Pour estimer l'association entre les hormones thyroïdiennes et les marqueurs de l'hypothyroïdie, la TSH a été corrélée aux concentrations des hormones et aux paramètres inhérents aux différents tissus.
C'est ainsi qu'apparaissent de bonnes corrélations avec les hormones circulantes mais non avec le TSH sérique.
Ils ont ensuite utilisé un test pour mettre en relation les données du patient à la sévérité de l'hypothyroïdie tissulaire (réflexogramme achilléen modérément prolongé (410-550 ms) comparativement à une prolongation importante (supérieure à 550 ms).

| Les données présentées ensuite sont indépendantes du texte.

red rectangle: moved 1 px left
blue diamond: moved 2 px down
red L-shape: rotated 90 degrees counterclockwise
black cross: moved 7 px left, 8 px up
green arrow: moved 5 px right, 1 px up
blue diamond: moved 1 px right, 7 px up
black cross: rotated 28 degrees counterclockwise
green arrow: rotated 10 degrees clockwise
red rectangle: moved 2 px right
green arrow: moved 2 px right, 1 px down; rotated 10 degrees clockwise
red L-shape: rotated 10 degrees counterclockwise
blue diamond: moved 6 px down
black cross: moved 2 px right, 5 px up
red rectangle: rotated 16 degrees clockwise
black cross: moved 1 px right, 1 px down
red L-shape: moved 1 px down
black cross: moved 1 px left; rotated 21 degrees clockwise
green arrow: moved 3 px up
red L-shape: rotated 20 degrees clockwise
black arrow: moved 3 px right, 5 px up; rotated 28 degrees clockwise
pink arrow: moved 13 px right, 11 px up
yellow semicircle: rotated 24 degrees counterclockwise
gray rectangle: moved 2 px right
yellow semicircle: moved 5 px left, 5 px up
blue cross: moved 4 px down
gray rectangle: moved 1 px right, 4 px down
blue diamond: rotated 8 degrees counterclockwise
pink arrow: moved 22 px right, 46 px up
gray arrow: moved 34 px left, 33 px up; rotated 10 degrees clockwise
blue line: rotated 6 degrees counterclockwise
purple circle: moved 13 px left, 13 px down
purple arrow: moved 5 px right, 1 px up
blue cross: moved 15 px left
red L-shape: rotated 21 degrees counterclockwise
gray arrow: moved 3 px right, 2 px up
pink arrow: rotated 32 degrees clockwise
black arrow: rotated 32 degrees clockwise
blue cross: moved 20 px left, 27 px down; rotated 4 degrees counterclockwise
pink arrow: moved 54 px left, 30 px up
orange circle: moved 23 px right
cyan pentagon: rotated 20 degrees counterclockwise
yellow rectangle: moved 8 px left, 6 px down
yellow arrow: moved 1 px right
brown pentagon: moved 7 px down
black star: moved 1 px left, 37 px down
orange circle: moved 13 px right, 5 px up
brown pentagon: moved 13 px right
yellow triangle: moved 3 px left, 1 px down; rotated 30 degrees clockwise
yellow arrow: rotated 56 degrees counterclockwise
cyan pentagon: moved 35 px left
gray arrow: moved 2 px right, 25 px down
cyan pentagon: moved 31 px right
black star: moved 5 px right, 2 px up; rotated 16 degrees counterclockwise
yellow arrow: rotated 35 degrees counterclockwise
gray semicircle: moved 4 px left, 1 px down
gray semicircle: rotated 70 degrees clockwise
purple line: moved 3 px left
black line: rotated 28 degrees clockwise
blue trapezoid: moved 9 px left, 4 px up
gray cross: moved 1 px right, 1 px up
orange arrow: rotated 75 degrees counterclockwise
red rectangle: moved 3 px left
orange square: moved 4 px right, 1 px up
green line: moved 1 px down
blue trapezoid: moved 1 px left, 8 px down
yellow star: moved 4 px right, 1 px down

Les concentrations de thyroxine libre diminuent significativement entre ces groupes (de 5,5 pmol/l à 2,5 pmol/l), tout comme la tri-iodothyronine (de 1 nmol/l à 0,8 nmol/l, p = 0,002). On trouve aussi une altération du score clinique de 5 points à 8,5 points (p = 0,0005), une relation avec le créatine kinase (144 U/l à 566 U/l, p < 0,001) et le cholestérol total (7,63 mmol/l à 9,4 mmol/l, p = 0,003). Malgré ces résultats, on ne trouve pas de différence dans les concentrations en TSH entre ces groupes (de 42 mU/l à 53,8 mU/l, p = 0,44).
On peut attribuer cette mauvaise corrélation à un épuisement de la sensibilité après une hyperstimulation prolongée.

« British Medical Journal », vol. 326, 8 février 2003, pp. 311-312 et éditorial pp. 295-296.